The philosophical ancestry of thinking outside objects—preceding Faroki’s (2004) proposal of the operative image—also crucially informs the project, taking direction from Deleuze’s (1988/1993) notion of the dispersal of objects and his rejection of “things” as self-contained and stable. Deleuze instead adopts the abstract thinking of “folds,” drawing inspiration from the Baroque style of “low and curved stairs… spongy, cavernous shapes” (4). Deleuze presents all things as an infinite folding and unfolding, favoring fluctuation and divergence — “a continuous variation of matter” (19). In so doing, he pushes the Western history of philosophy to fully embrace an emergent, often disconnected, order, wherein a transformation, word, or machine is not “prefigured by those units in the course of logical development” (xiv). Ultimately, this stance compels Deleuze to comment on new possibilities for ecological art—as something that might exist, as he says, “in extension” (123). He imagines a sculpture extending into its surrounding architecture, into the landscape, into the city, with “each art tending to be prolonged and even to be prolonged into the next art,” a “wrapping and unwrapping,” a performance of folds (123-124). By imagining such an art, he condenses—or folds over—inside and outside.

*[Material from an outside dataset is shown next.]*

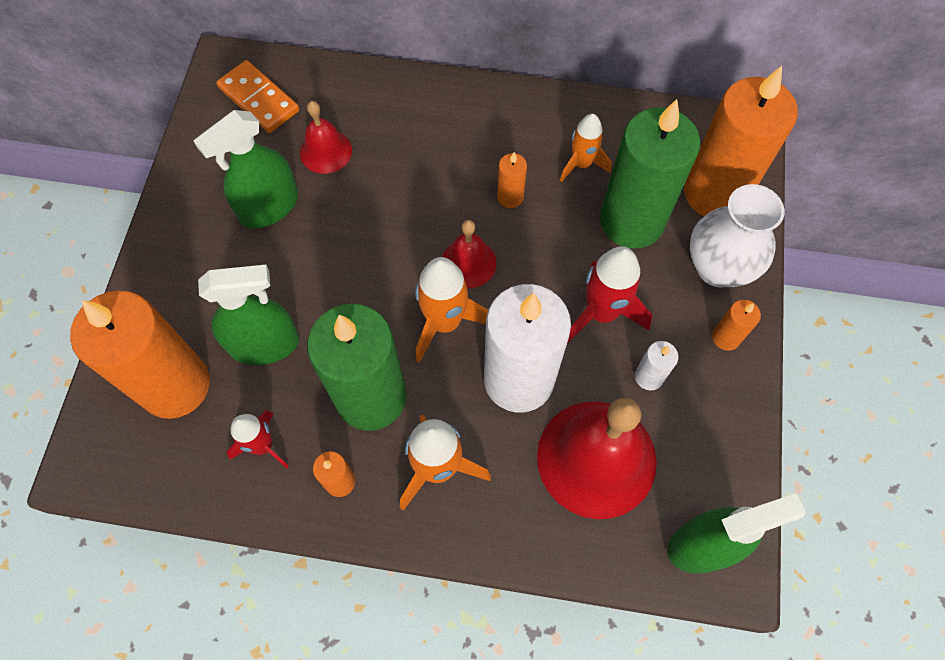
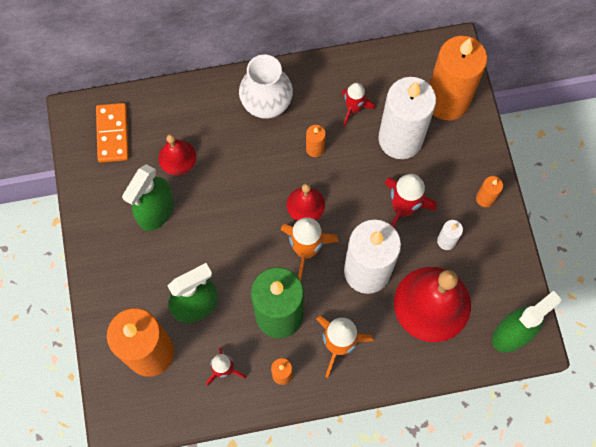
camera: 20 degrees left, 5 degrees up
(259, 99) = (113, 134): orange domino -> orange domino turned 60 degrees clockwise
(581, 164) = (353, 109): orange rocket -> red rocket
(632, 221) = (400, 139): green candle -> white candle
(718, 268) = (465, 153): white vase -> white vase (266, 105)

G/L/M similarly functions across a series of insides and outsides: the affective insides of bodies expressed outwardly in gesture, the disciplinary insides of neuroscience expressed outwardly in the mirror neuron interpretation, the insides of psychotherapy settings expressed outwardly in the results of mirroring therapy, the algorithmic insides of the computer expressed outwardly on screens. As a result, the artwork traces a Deleuzian extension from the brain to neuroscience to group psychotherapy to the art installation, just as it aims to affectively extend into the installation audience. Put another way, just as mirror neurons have been folded into mirror therapy, the artwork folds mirroring into algorithmic processes that are then folded into the video of therapist-patient interactions. Finally these interactions are folded into participant’s own mirrored gestures and expressions.

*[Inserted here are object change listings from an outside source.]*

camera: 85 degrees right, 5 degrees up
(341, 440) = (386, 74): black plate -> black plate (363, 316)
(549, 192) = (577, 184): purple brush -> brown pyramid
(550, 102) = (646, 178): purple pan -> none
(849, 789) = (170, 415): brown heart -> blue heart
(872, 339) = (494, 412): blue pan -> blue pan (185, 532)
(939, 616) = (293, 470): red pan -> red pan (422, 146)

On one level, the project aims to be reflective and evaluative. Using neuroscientific descriptions of mirror neurons to develop an algorithm leverages the creative context to explore mirror therapy. By entering into the mirroring process and affecting the content and chronology of patient utterances, participants are able to compose a first-hand evaluation of this novel therapeutic practice. On another level, however, the project is political. It urges a critical interrogation of neuroscience, questioning the basis of claims for the legitimized object of the brain, the neuron, the FMRI machine, even the neuroscientist herself. Each is folded mercilessly into the others such that the neuron, the mirror, the gesture, the language, are all rendered indistinct.